In an underfunded car short on testing mileage, Webber qualified in 18th place, and simply making the finish would have been a win of sorts; those goals changed when Ralf Schumacher's Williams clattered into Rubens Barrichello's Ferrari at the first corner on the first lap, eight cars getting caught up in the resultant mayhem and retiring.
Points were only available for the top six finishers back in 2002, but Webber, Stoddart – and all of Australia – suddenly had a shot.
Even after a calamitous 54-second pit stop on lap 35 after his car's fuel flap stubbornly remained open, Webber looked on track for points, but had Finnish driver Mika Salo breathing down his neck in a much faster Toyota, the Japanese manufacturer making its F1® debut. It was here that Webber's race craft – he was an F1® rookie but vastly experienced through his sports car exploits on the way to the top flight – came to the fore.
"There was a lot of radiator coolant in the first sector, from Turn 1 all the way down to Turn 3," Webber explains today.
"I thought 'if I stay on the inside all the way to Turn 3, it's going to be difficult for him'. He got on the radiator coolant that was super, super slippery and he spun the car – once I knew he did that, I could really look after the car and finish those last few laps."
When he did cross the line – in a race where just eight cars were classified and race-winner Michael Schumacher lapped everyone up to third place in his Ferrari – the Albert Park grandstands erupted in a scene of unbridled nationalistic joy that hadn't been seen at Albert Park before, nor seen since.
After the podium ceremony honoring Schumacher, Juan Pablo Montoya (Williams) and Kimi Raikkonen (McLaren), Webber and Stoddart were summoned to the rostrum for their own impromptu celebration, complete with an Australian flag and – of course – a boxing kangaroo. It wasn't strictly protocol, but few who were trackside cared, or had a dry eye.
"The car shouldn't have got to the end – but it did!" Webber says.
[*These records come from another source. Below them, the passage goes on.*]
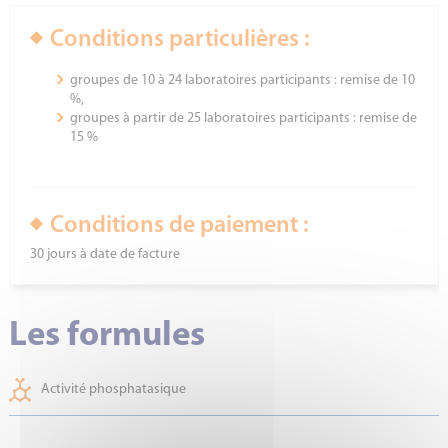
Conditions particulières :
groupes de 10 à 24 laboratoires participants : remise de 10
%,
groupes à partir de 25 laboratoires participants : remise de
15 %
Conditions de paiement :
30 jours à date de facture
Les formules
Activité phosphatasique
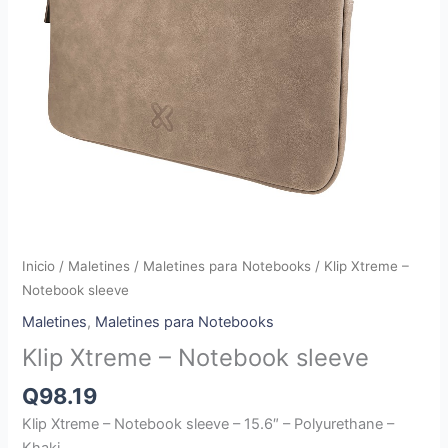
Inicio
/
Maletines
/
Maletines para Notebooks
/ Klip Xtreme –
Notebook sleeve
Maletines
,
Maletines para Notebooks
Klip Xtreme – Notebook sleeve
Q
98.19
Klip Xtreme – Notebook sleeve – 15.6″ – Polyurethane –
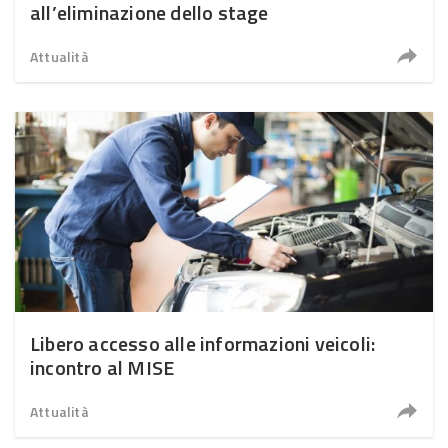
all’eliminazione dello stage
Attualità
Libero accesso alle informazioni veicoli:
incontro al MISE
Attualità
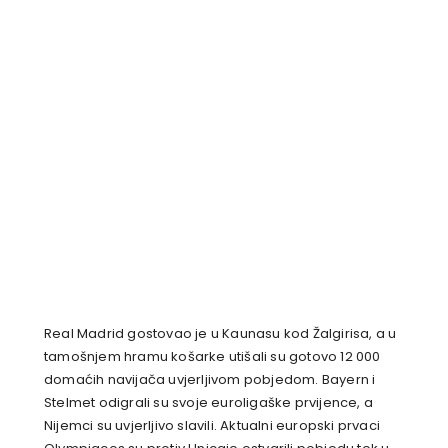
Real Madrid gostovao je u Kaunasu kod Žalgirisa, a u
tamošnjem hramu košarke utišali su gotovo 12 000
domaćih navijača uvjerljivom pobjedom. Bayern i
Stelmet odigrali su svoje euroligaške prvijence, a
Nijemci su uvjerljivo slavili. Aktualni europski prvaci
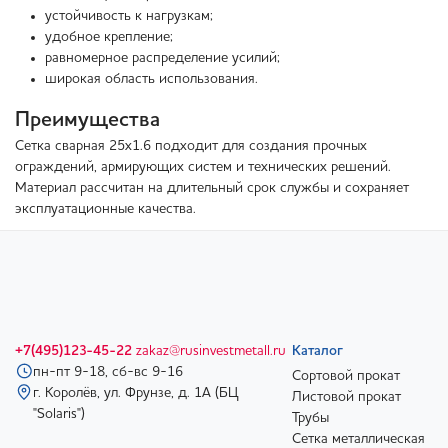
устойчивость к нагрузкам;
удобное крепление;
равномерное распределение усилий;
широкая область использования.
Преимущества
Сетка сварная 25х1.6 подходит для создания прочных
ограждений, армирующих систем и технических решений.
Материал рассчитан на длительный срок службы и сохраняет
эксплуатационные качества.
+7(495)123-45-22
zakaz@rusinvestmetall.ru
Каталог
пн-пт 9-18, сб-вс 9-16
Сортовой прокат
г. Королёв, ул. Фрунзе, д. 1А (БЦ
Листовой прокат
"Solaris")
Трубы
Сетка металлическая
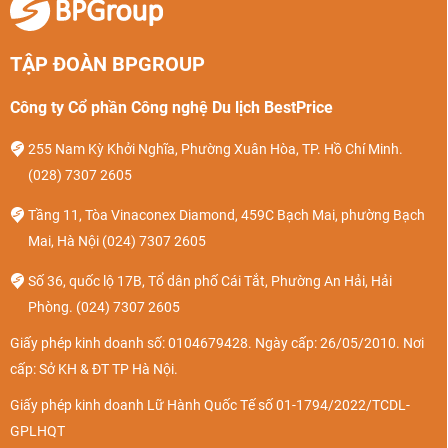
Franz Josef Strauß (Munich), sân bay Fuhlsbüttel
(Hamburg), sân bay Tegel (Berlin). Đối với những chuyến
TẬP ĐOÀN BPGROUP
bay từ Việt Nam đến Đức, thông thường sẽ hạ cánh xuống
sân bay Frankfurt.
Công ty Cổ phần Công nghệ Du lịch BestPrice
Sân bay quốc tế Frankfurt am Main
cách trung tâm thành
255 Nam Kỳ Khởi Nghĩa, Phường Xuân Hòa, TP. Hồ Chí Minh.
phố khoảng 14km. Sân bay có quy mô lớn và được xây
(028) 7307 2605
dựng hiện đại, phục vụ hàng chục triệu lượt hành khách mỗi
Tầng 11, Tòa Vinaconex Diamond, 459C Bạch Mai, phường Bạch
năm. Với hai nhà ga số 1 và số 2 có diện tích rộng rãi, khu
Mai, Hà Nội
(024) 7307 2605
check-in sang chảnh, quầy hành lý, bãi đỗ xe và cung cấp
nhiều dịch vụ tiện ích khác như: Thẻ ATM, quầy hàng, khu ăn
Số 36, quốc lộ 17B, Tổ dân phố Cái Tắt, Phường An Hải, Hải
uống…
Phòng.
(024) 7307 2605
Giấy phép kinh doanh số: 0104679428. Ngày cấp: 26/05/2010. Nơi
cấp: Sở KH & ĐT TP Hà Nội.
Giấy phép kinh doanh Lữ Hành Quốc Tế số 01-1794/2022/TCDL-
GPLHQT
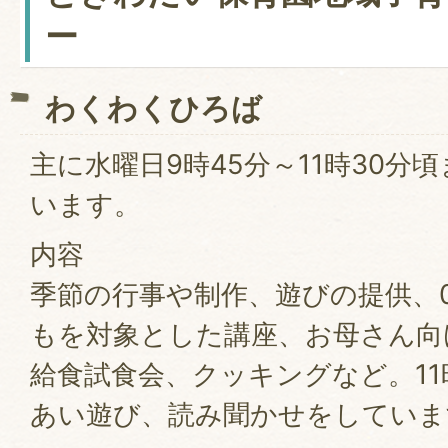
ー
わくわくひろば
主に水曜日9時45分～11時30分
います。
内容
季節の行事や制作、遊びの提供、
もを対象とした講座、お母さん向
給食試食会、クッキングなど。1
あい遊び、読み聞かせをしていま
"We got points – old-school points – so that was clearly a ginorous moment in my Formula One career. I think it was a message to a lot of Australians who had been so patient following Formula One at the time … it was a huge crowd that day and the place was just going off."
Stoddart, speaking on the In the Fast Lane podcast in 2022, says the memories of that autumn afternoon at Albert Park still make him "get emotional" two decades on.
"The funniest thing is that they couldn't play the national anthem … so they played what I call the expat Australia song, 'I Still Call Australia Home'," Stoddart laughs.
"The champagne hid Mark's and my tears. You couldn't script it, couldn't write it. That's half the reason half of Australia still thinks we won the race, because they saw us up on the podium."